In [1]:
from os import listdir
from os.path import isfile, join
import pandas as pd
import numpy as np
from raw_data_processing import get_table, remove_nan_from_table

In [2]:
BEHAVIOR_DATA_DIR = '../data/behavior'
BEHAVIOR_DATA_FILES = [f for f in listdir(BEHAVIOR_DATA_DIR) if isfile(join(BEHAVIOR_DATA_DIR, f))]
BAD_DATA = ['localwithgps.json', 'driving.json']
BEHAVIOR_DATA_FILES = [f for f in BEHAVIOR_DATA_FILES if f not in BAD_DATA]

In [3]:
def get_accumulation_without_jumps(values, direction):
    increments = np.diff(values)
#     flips = np.where(increments < 0)[0]
#     for flip in flips:
#         print('{} to {}'.format(values[flip], values[flip+1]))
    increments = increments[increments * direction >= 0]
    return sum(increments)

In [4]:
def get_miles_per_gallon(df, columns):
    odometer = df[columns[0]]
    fuel = df[columns[1]]
    kilometers = get_accumulation_without_jumps(odometer, 1)

Exercise data -
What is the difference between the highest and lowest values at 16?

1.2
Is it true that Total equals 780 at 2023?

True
--
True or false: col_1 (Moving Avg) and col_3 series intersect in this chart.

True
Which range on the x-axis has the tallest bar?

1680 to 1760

Your instructions -
Transcribe the Python notebook excerpt at the top of the page word for word, keeping every line, including the commented-out ones.

Task solution -
In [1]:
from os import listdir
from os.path import isfile, join
import pandas as pd
import numpy as np
from raw_data_processing import get_table, remove_nan_from_table

In [2]:
BEHAVIOR_DATA_DIR = '../data/behavior'
BEHAVIOR_DATA_FILES = [f for f in listdir(BEHAVIOR_DATA_DIR) if isfile(join(BEHAVIOR_DATA_DIR, f))]
BAD_DATA = ['localwithgps.json', 'driving.json']
BEHAVIOR_DATA_FILES = [f for f in BEHAVIOR_DATA_FILES if f not in BAD_DATA]

In [3]:
def get_accumulation_without_jumps(values, direction):
    increments = np.diff(values)
#     flips = np.where(increments < 0)[0]
#     for flip in flips:
#         print('{} to {}'.format(values[flip], values[flip+1]))
    increments = increments[increments * direction >= 0]
    return sum(increments)

In [4]:
def get_miles_per_gallon(df, columns):
    odometer = df[columns[0]]
    fuel = df[columns[1]]
    kilometers = get_accumulation_without_jumps(odometer, 1)